(Data shown)

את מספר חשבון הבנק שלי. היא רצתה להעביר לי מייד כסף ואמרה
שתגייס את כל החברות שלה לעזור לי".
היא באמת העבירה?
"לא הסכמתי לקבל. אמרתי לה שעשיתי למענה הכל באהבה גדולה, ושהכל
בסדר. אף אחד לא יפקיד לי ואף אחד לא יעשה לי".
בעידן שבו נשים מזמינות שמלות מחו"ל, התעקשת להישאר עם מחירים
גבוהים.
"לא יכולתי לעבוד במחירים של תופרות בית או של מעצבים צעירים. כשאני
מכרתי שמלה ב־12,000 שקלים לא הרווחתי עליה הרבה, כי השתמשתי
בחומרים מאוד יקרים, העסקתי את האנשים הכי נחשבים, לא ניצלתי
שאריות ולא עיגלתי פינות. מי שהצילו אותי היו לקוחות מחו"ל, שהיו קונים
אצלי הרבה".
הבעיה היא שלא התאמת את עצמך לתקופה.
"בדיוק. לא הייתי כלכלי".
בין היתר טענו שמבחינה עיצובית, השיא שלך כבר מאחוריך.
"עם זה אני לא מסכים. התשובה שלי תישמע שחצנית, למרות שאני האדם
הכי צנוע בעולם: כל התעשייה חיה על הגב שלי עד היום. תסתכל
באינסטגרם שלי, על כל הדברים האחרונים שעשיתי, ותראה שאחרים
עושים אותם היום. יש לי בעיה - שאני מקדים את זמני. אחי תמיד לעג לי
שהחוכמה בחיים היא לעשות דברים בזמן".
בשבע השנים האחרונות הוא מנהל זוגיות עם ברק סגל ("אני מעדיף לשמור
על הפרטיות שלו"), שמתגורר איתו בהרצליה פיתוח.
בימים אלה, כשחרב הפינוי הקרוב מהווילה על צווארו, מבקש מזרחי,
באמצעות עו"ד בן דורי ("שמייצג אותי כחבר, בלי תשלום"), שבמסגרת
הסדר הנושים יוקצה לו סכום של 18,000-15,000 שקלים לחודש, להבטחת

(End Data shown)

Problem details:
Your task is to restate, word for word, each line from the one that includes "בשבע השנים האחרונות" to the end of the records, with both ends included and nothing else.

Response area:
בשבע השנים האחרונות הוא מנהל זוגיות עם ברק סגל ("אני מעדיף לשמור
על הפרטיות שלו"), שמתגורר איתו בהרצליה פיתוח.
בימים אלה, כשחרב הפינוי הקרוב מהווילה על צווארו, מבקש מזרחי,
באמצעות עו"ד בן דורי ("שמייצג אותי כחבר, בלי תשלום"), שבמסגרת
הסדר הנושים יוקצה לו סכום של 18,000-15,000 שקלים לחודש, להבטחת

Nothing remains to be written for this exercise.